Tuesday, January 30, 2007

Yen Undervaluation Causing Increasing Distortions

Today's economic statistics from Japan were mixed. Industrial production were stronger than expected while consumer spending were weaker than expected. The explanation for these seemingly contradicting statistics is of course the extreme undervaluation of the yen, which have just gotten worse since I first wrote about it. While European currencies and the Chinese yuan and most other Asian currencies have strengthened against the dollar since then,the yen have kept falling even against the dollar (and of course even more so against European and most other Asian currencies).

The weak yen will depress local purchasing power in Japan, while boosting net exports, As a result, Japan's trade- and current account surplus have continued to rise. Note however, that contrary to the misleading "unit labor cost" economics of The Economist, the weak yen have not boosted overall economic growth, just shifted it from domestic demand to net exports.
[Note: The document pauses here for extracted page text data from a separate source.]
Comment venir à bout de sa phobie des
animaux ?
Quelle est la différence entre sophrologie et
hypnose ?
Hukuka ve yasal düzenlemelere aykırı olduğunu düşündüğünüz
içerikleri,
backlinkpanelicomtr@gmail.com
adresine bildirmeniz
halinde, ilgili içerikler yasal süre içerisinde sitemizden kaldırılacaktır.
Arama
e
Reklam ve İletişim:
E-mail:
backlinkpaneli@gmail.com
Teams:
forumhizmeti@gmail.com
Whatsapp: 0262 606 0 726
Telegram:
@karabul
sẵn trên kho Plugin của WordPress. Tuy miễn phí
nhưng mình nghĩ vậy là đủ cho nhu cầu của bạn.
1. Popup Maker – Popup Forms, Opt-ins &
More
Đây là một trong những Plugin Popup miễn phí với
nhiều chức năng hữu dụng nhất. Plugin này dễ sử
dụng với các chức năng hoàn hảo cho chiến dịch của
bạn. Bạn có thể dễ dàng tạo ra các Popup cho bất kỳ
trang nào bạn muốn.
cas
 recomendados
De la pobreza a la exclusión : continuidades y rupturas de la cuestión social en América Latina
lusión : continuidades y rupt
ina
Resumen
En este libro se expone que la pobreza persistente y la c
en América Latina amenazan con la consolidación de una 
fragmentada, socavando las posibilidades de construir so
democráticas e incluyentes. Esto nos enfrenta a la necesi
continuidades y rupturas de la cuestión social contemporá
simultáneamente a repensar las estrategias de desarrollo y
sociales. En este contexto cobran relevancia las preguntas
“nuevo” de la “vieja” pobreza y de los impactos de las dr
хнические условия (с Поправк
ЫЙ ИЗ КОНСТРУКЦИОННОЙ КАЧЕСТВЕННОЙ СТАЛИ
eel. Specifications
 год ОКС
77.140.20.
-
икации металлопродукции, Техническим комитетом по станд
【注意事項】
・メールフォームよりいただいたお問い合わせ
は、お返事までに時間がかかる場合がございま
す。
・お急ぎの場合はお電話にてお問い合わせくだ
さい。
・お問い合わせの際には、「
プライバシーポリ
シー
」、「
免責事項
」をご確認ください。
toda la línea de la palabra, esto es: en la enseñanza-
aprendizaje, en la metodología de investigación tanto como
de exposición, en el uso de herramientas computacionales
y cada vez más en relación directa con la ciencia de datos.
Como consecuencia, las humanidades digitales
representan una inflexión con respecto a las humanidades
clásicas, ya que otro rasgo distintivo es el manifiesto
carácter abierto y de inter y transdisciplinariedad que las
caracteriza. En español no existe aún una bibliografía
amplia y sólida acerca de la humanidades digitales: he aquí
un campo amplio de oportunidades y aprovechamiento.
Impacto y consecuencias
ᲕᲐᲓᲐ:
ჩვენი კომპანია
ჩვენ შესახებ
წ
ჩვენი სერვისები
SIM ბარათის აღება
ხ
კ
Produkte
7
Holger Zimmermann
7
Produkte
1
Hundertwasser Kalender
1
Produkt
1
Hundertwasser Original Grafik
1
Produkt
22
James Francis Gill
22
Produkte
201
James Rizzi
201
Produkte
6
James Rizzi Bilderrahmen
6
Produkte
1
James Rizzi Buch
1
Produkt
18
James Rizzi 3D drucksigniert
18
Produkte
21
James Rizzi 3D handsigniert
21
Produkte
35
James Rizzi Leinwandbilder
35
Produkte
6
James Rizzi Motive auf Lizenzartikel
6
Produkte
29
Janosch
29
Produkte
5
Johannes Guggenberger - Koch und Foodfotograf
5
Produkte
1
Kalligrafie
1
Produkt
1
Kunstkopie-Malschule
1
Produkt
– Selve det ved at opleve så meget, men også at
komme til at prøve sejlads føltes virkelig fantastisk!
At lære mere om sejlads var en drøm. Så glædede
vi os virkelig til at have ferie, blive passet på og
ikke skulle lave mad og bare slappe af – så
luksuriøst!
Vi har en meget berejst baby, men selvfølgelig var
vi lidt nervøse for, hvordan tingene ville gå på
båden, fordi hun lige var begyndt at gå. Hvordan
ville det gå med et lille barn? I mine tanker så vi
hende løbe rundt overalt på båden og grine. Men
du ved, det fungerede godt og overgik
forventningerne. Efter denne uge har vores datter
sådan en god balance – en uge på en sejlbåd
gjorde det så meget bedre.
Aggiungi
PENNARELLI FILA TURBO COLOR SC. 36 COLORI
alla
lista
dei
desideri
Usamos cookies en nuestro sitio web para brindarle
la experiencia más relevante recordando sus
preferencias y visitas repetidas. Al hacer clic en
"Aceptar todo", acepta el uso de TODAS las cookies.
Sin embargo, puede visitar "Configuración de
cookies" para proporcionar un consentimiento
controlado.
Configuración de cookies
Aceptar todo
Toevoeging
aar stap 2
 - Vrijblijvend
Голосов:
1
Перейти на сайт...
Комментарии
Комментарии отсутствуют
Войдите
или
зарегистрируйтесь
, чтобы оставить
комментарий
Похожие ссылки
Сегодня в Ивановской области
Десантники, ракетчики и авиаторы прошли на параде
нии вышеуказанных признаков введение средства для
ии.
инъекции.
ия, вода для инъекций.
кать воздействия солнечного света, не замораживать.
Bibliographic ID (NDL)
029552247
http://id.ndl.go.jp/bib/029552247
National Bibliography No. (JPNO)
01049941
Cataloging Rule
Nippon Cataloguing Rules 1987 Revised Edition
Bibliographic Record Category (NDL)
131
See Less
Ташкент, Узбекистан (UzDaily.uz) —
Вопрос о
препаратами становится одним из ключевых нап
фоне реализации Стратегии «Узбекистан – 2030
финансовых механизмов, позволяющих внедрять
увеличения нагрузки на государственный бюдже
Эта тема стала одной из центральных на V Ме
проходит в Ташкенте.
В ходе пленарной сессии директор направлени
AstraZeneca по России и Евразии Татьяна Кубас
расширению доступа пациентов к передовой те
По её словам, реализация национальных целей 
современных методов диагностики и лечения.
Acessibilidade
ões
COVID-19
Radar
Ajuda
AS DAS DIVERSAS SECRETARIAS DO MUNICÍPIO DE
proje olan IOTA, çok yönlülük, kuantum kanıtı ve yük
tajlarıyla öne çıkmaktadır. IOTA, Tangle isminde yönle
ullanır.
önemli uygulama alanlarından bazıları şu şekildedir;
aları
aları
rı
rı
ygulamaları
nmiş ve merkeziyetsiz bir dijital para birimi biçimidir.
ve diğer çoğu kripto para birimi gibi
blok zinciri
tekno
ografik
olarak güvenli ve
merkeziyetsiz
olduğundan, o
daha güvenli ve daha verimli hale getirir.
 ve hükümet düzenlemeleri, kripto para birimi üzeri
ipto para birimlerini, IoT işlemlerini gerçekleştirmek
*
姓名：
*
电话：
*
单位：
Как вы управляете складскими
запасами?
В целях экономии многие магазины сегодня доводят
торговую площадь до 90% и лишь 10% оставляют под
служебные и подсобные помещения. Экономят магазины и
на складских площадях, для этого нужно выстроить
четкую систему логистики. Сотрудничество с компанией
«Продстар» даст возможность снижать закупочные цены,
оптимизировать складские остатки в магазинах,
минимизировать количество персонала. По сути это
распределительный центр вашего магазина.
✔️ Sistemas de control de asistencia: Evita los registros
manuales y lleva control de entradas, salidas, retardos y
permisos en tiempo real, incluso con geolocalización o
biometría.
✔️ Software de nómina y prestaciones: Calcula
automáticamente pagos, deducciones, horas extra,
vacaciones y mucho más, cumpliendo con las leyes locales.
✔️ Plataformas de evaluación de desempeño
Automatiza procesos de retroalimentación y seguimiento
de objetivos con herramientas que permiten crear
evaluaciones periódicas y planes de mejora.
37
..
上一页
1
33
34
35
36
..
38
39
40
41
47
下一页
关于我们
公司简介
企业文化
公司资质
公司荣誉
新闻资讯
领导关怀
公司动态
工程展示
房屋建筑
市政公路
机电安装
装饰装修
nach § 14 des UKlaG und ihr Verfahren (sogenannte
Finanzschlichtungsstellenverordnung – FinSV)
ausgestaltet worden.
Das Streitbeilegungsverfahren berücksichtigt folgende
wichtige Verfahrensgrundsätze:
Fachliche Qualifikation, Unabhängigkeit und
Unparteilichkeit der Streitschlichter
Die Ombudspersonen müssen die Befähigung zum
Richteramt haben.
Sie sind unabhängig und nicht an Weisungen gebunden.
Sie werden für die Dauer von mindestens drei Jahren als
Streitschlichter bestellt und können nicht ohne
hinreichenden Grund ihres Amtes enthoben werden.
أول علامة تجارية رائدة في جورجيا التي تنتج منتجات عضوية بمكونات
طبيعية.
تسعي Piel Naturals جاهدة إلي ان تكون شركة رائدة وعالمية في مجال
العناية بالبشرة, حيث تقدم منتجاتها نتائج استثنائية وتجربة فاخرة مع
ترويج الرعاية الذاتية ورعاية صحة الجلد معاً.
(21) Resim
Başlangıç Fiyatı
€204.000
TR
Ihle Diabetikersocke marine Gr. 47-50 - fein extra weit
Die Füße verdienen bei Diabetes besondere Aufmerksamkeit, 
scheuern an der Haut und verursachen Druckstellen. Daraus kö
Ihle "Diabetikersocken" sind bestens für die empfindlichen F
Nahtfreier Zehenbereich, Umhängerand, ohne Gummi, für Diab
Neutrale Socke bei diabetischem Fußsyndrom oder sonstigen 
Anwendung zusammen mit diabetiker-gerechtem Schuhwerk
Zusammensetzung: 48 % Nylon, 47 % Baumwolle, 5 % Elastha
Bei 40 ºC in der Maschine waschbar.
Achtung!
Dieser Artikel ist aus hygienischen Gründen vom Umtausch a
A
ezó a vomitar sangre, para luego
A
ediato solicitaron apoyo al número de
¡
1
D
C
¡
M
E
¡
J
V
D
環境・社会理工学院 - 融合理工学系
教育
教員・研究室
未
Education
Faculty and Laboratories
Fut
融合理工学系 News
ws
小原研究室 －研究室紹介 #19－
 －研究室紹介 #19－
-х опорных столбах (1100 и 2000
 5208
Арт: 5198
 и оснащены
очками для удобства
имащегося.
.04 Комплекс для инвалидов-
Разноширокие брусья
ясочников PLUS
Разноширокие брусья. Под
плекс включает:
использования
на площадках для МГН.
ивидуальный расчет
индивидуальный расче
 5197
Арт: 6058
As this shift is very unnatural, it will in fact create economic distortions both in Japan and elsewhere.

Meanwhile, European leaders are starting to complain, noting that Japan's monetary policy creates as much distortions as China's. An increasing number of investors -both Japanese and gaijins- are borrowing at the super-low nominal interest rates in Japan and using it to invest in far higher yielding investments elsewhere.